Referring specifically to the misuse of Article 356, which is to be applied in the 'rarest of rare cases', Mr. Badhwar, in his letter, says that the article by itself has no loopholes, and yet since India gained independence from Britain in 1947, it has been invoked 126 times to dismiss state governments.
While he agrees that that Article 356 may be invoked in emergency situations where there is a total breakdown of law and order, as a constitutional necessity, he is opposed to it being used as a political weapon.
"Alas, the party crying foul! the loudest-Congress-has historically been the worst violator starting with the Nehru government which dismissed the first democratically elected state Communist regime of EMS Namboodiripad in Kerala in 1959," he says.
As blogger Nived Narayan summed it up on Quora: "It set a precedent. And that was the real problem. The Congress government dismissed state governments at will whenever they were formed by parties which it had problems with. Such belligerent show of strength by the Central government, and that too from Nehru himself, set a bad precedent which later set an example for the likes of Indira and Janata government of Morarji to trample upon the federal structure."
"Trample upon the federal structure" is the operative phrase. It is playing with fire. It is tantamount to unravelling the delicately and sensitively woven warp and woof of India which came into being as a nation of citizens in 1947-1948 after more than 562 independent principalities joined the Indian Union (formerly British India).
Mr. Badhwar says that both the Sarkaria Commission and the Justice Venkatachaliah Commission have done yeoman service in recommending and highlighting key features of the Constitution of India that could be used to reiterate the very idea of Indian nationhood.

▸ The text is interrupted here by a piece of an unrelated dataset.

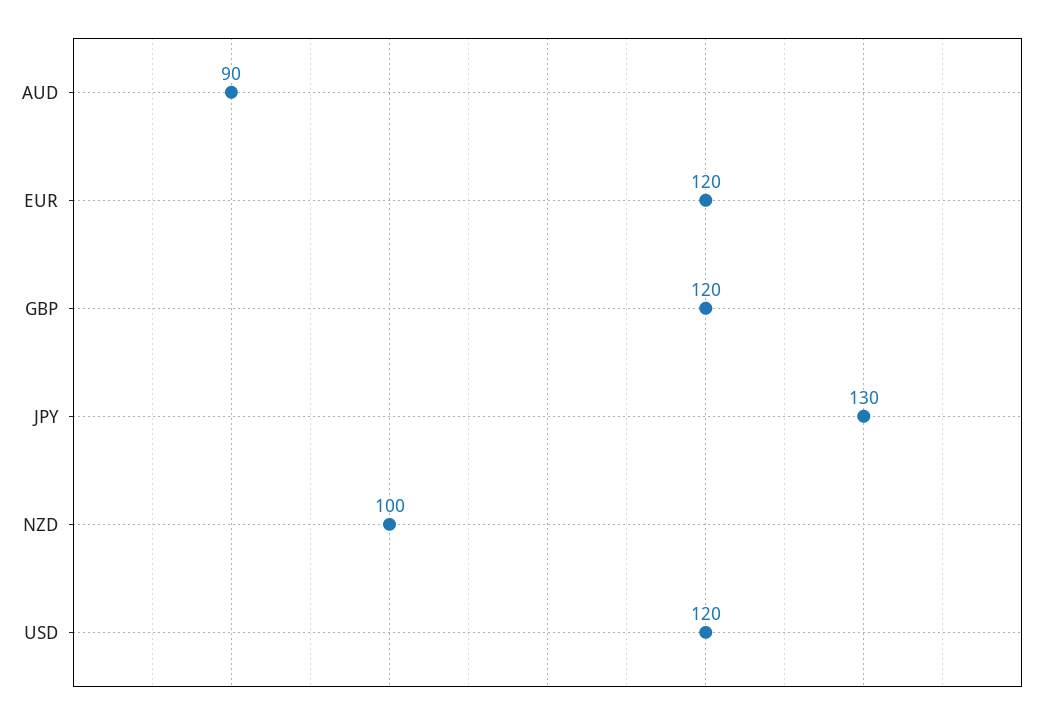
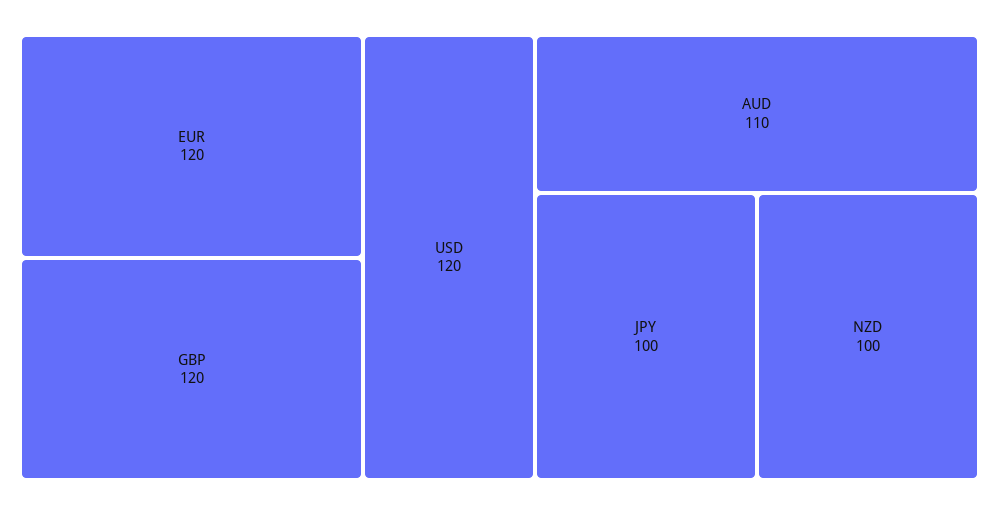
AUD: 90 -> 110
JPY: 130 -> 100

Both commissions, he says, have said that "Federalism" needs to be strengthened, even at the cost of more decentralization and greater regional autonomy, to prevent the disintegration of the nation through violence and anarchy.

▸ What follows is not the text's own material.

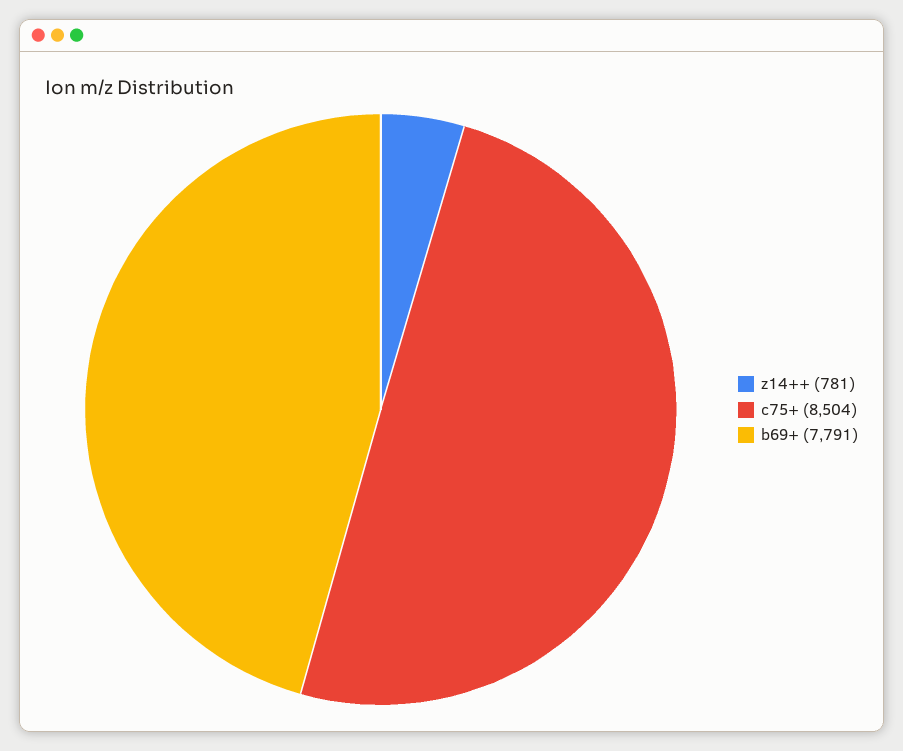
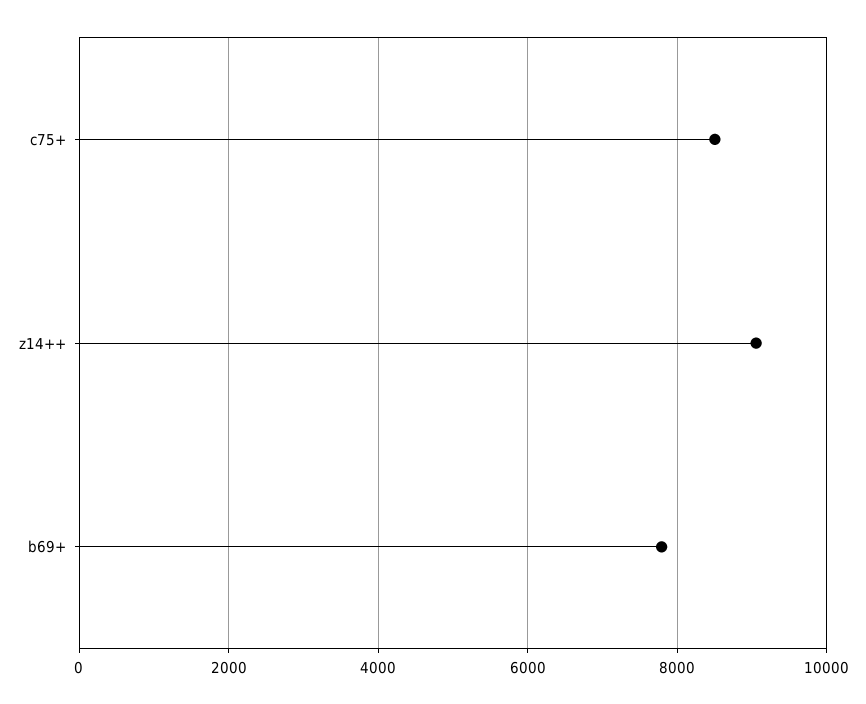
z14++: 781 -> 9000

The 1,600-page Sarkaria report with 247 recommendations spread over 19 chapters, describes "Federalism is more a functional arrangement for cooperative action, than a static institutional concept."

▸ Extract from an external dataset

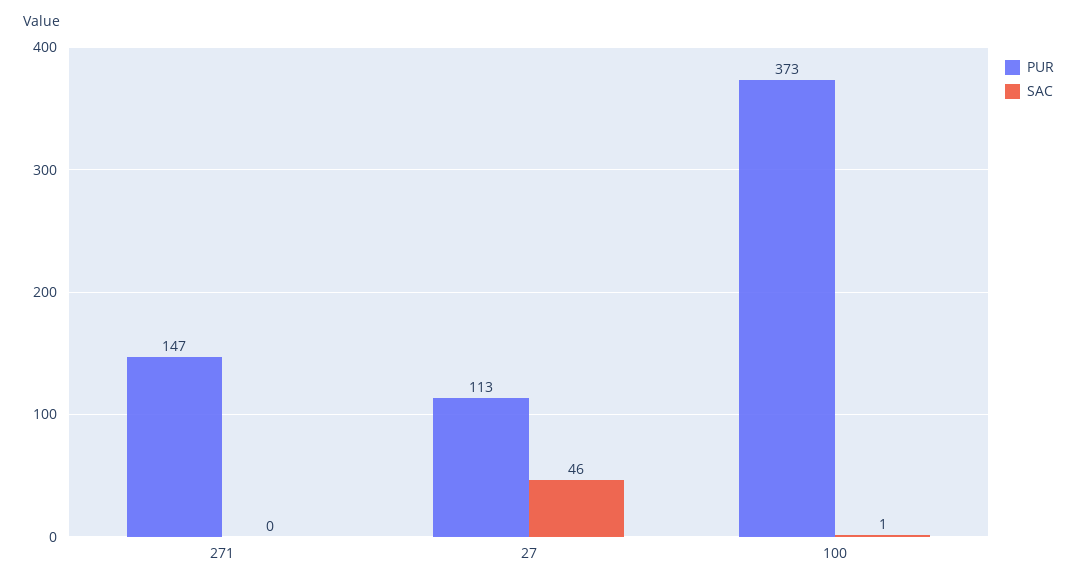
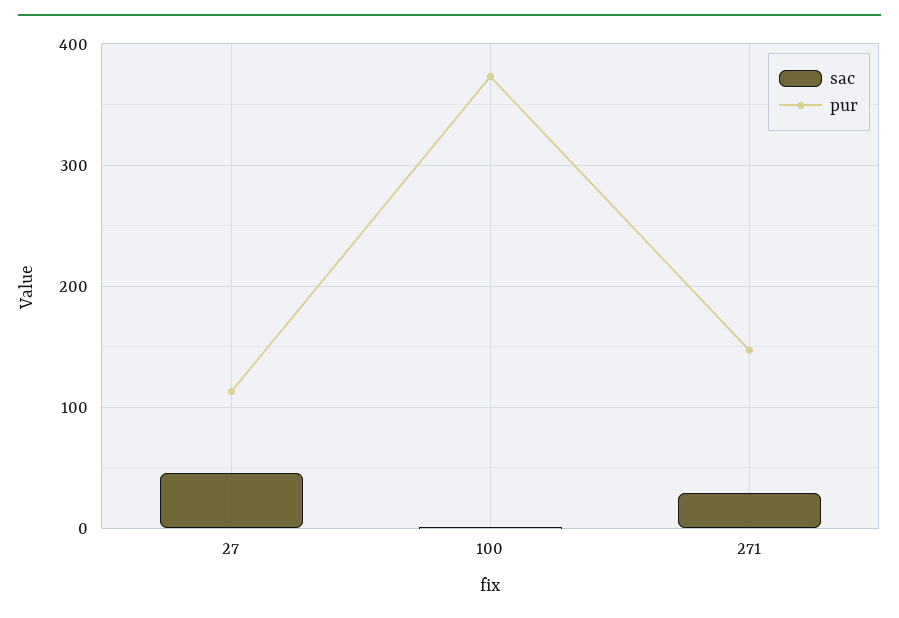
SAC, 271: 0 -> 30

Mr. Badhwar says that the Sarkaria Commission has said that Article 356 should be used "very sparingly, in extreme cases, as a measure of last resort, when all other alternatives fail to prevent or rectify a breakdown of constitutional machinery in the state".
The Justice Venkatachaliah Commission, in a follow-up exercise, reiterated that only the spirit of "co-operative federalism" can preserve the balance between the Union and the states and promote the good of the people and not an attitude of dominance or superiority.
Both the commissions, Mr. Badhwar says in his letter, remind the government that Article 356 is only to be used as an emergency provision, and added that these brilliant documents promote the idea of liberal governance and democratic values, which of late, have been gathering dust.